Неспроста прибыли. Оказалось, что у Горького вчерне готовилась новая пьеса, и они приехали ознакомиться с нею.

Горький в присутствии собравшихся гостей читал свою рукопись.

Когда начал читать, голос иногда срывался, заметно было, что автор волнуется: от этих двух «чародеев» зависела судьба пьесы, за которую он, по-видимому, боялся. И совершенно напрасно.

Пьеса, еще не законченная, произвела, однако, на всех прекрасное впечатление; оригинальность темы, чеканность языка, где, казалось, не было ни одного лишнего слова, рельефность фигур — все это даже в неискушенном чтении взволнованного автора захватывало. Хотелось скорее увидеть ее на сцене.

По выслушании, она была тотчас же принята для постановки в Художественном театре. Называлась — «На дне».

Отпуск Горького кончился 1 мая. Он уехал обратно в Арзамас. Через две недели должен был вернуться и я в Обшаровку.

В августе мне разрешили переехать в Арзамас к Горькому, по просьбе, мотивированной нашими совместными литературно-издательскими делами.

Арзамас оказался живописнейшим древнерусским, страшно захолустным, тишайшим городком, полным художественно красивых старинных церквей.

Горький занимал там за тридцать рублей на все лето бревенчатый дом комнат в шесть, с мезонином и садом.

Завидя меня, подъезжающего к дому на извозчике, он высунулся из окошка, все еще худой и бледный после «нижегородского сиденья», но радостный и улыбающийся, и закричал нетерпеливо:

— Отпустили?

Прогостил я в Арзамасе не более недели: наконец-то пришла нам обоим бумага, извещавшая, что «дело о мещанине Алексее Пешкове с «товарищи» «за отсутствием состава преступления» производством прекращено.

Освободившись от «отеческой» опеки жандармского управления, Горький поселился в Москве. С зимы 1902/03 года туда на жительство съехалось почти все тогдашнее «Знание»: Серафимович, Бунин, Найденов, не считая коренных москвичей, живших там оседло, — Андреева, Вересаева, Телешова, Белоусова и других.

Поселившись в Москве, ехал я раз на извозчике. Вдруг звучный голос окликнул меня. Гляжу — Я-бов, с запущенной черной бородой, возмужавший красавец.

— Я к вам! — сказал он, влезая в коляску.

Оказалось, служил где-то на юге в труппе, но почему-то ушел.

— Не понравилось?

— Нет, причина романическая… увлекся… Но мной пренебрегли… не мог служить — опять в чернорабочие попал!

Я рассказал Горькому о встрече со старым знакомым.

— Чего-о? — иронически переспросил писатель и затем с весом отчеканил: — Эдаким-то парнем «пренебрегли»? Скажите вы ему, чтобы он по миру-то ходил, а ерунду не городил. Конечно, врет! Если придет, передайте, чтобы зашел ко мне сечься: высеку его!

Когда я передал приглашение, Я-бов просиял:

— Это все равно, что у Тургенева в «Певцах»: «Антропка! Иди домой! — Зачем? — А затем, что тебя тятька высечь хочит!»

Через некоторое время он зашел ко мне, выглядевший престарелым профессором в воображаемых очках.

▶ _Исходные данные_:

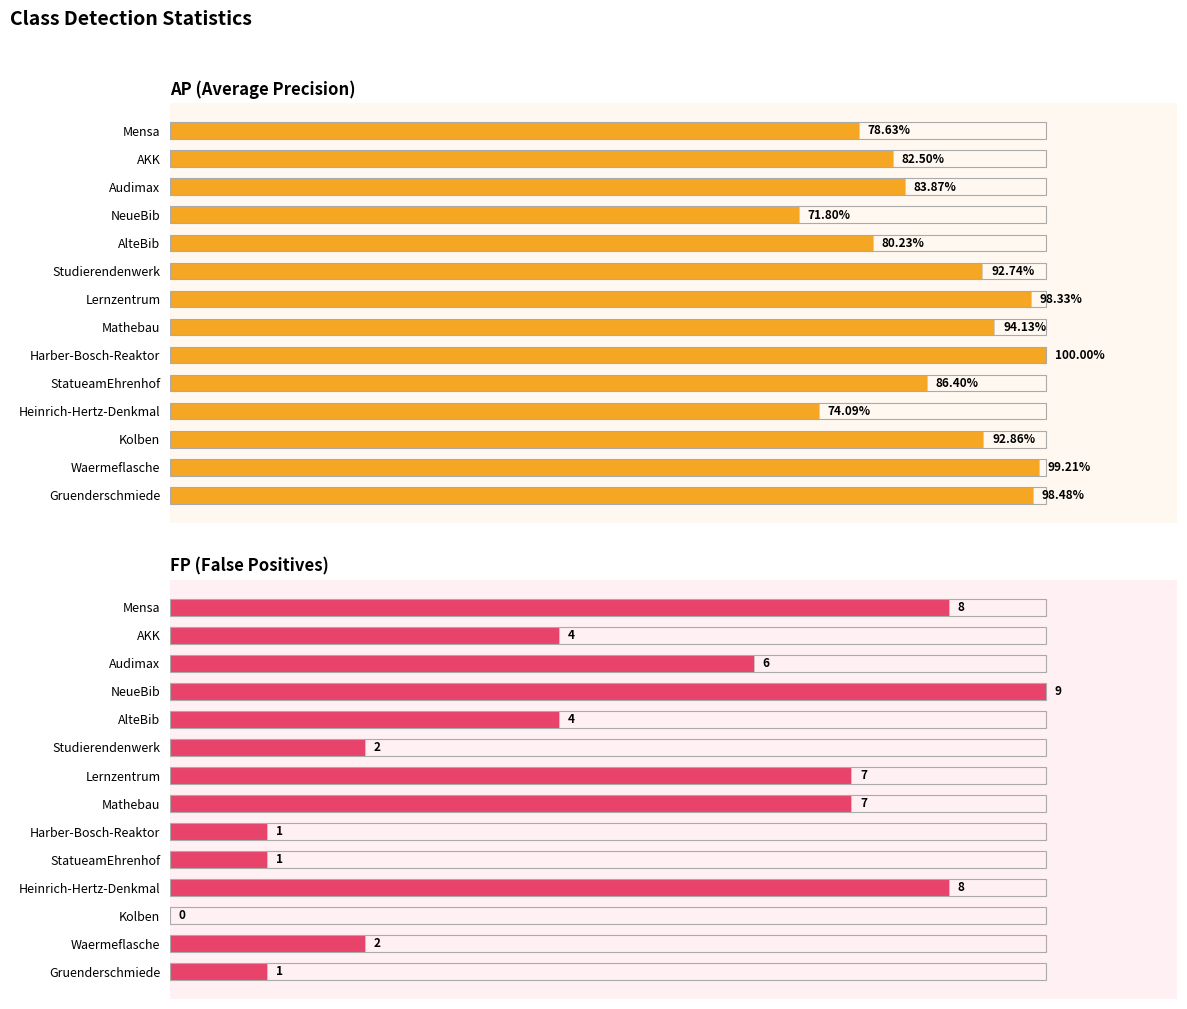

How many groups of bars are there?

14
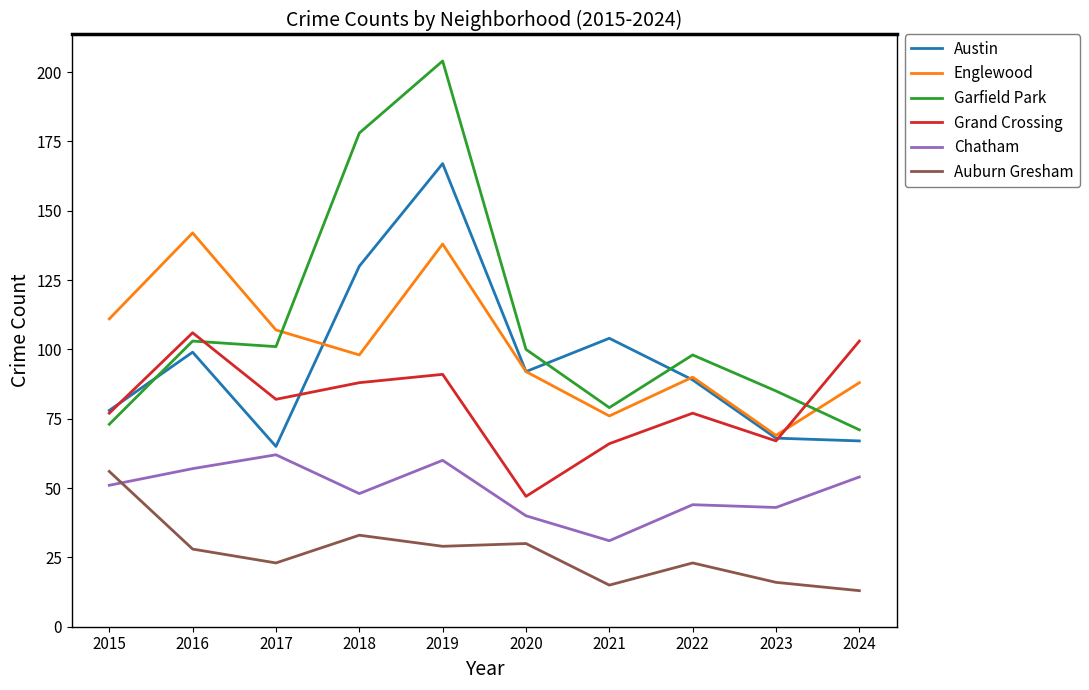

At which label does Grand Crossing reach its peak?

2016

▶ _Проверьте понимание_:
A: Перескажите короче абзац текста о Горьком, начинающийся словами «Пьеса, еще не законченная», и сохраните его главные факты.
B: Определите, соответствуют ли тексту о Горьком утверждения (i) «Пьесу приняли для постановки в Художественном театре», (ii) «Отпуск Горького кончился 1 июня» и (iii) «В Арзамасе Горький снимал дом за тридцать рублей на все лето». Для каждого ответьте «да» или «нет» и точно процитируйте решающие слова текста.
C: Продолжите текст о Горьком, начав сразу после его последнего предложения.
Строки никак не связаны с текстом о Горьком.

▶ _Ответы по пунктам_:
A: Незаконченная пьеса всем очень понравилась. Оригинальная тема, чеканный язык без лишних слов и рельефные фигуры увлекали даже при неискушенном чтении взволнованного автора, и всем хотелось скорее увидеть ее на сцене.

B:
(i) Да: «она была тотчас же принята для постановки в Художественном театре».
(ii) Нет: «Отпуск Горького кончился 1 мая».
(iii) Да: «Горький занимал там за тридцать рублей на все лето бревенчатый дом комнат в шесть».

C:
— Не пишете ли вы уже?

— Совершенно верно! Максимыч велел писать статьи до тех пор, пока не простит за мое вранье про «несчастне кохання»… Просто, загулы у меня бывают…

Зимой 1903 г. по инициативе Горького в Нижнем был построен и функционировал «народный театр», ставивший по воскресеньям пьесы классического репертуара. Труппа состояла из учеников и учениц студии Московского Художественного театра, изображавших как бы его филиал под руководством опытного артиста. В числе «студийцев» оказался и Я-бов.

В окружении этой ученической юной труппы он был «премьером» — единственным исполнителем главных ролей: играл царя Бориса, боярина Грязного в «Царской невесте» и пр. Богатый голос его звучал глубоко и мощно: чувствовались задатки будущего большого артиста.

Но и здесь у него произошел один из его «прорывов», на этот раз, кажется, действительно на романической подкладке: кто-то влюбился в «эдакого парня», и он как будто не хотел этого, любя другую, и ввиду таких переживаний внезапно и горько напился в день «Царской невесты», где некем было его заменить. Пьесу при собравшейся публике пришлось отменить. «Твердый парень» никак не мог этого простить себе, и наутро в местной газете появилось его покаянное письмо, которым он «сам себя изгонял из труппы», после чего снова исчез.

Летом пришлось мне быть в Одессе, где при свидании с одним писателем, жившим там постоянно, я услыхал рассказ о Я-бове.

— Прохожу раз мимо приморского бульвара, вижу, рабочие мостовую чинят… Гляжу, в числе их Я-бов кайлом работает в полном босяцком рубище, так что сквозь прорехи здоровенное, бронзовое тело сверкает, а кругом публика гуляет, раскормленные дамы на эдакого молодца засматриваются, а все-таки гнушаются!

Увидел меня, бросил кайло, подбежал, весь дрожит:

«Выручайте меня скорее!.. Денег… денег! Прежде всего одеться!»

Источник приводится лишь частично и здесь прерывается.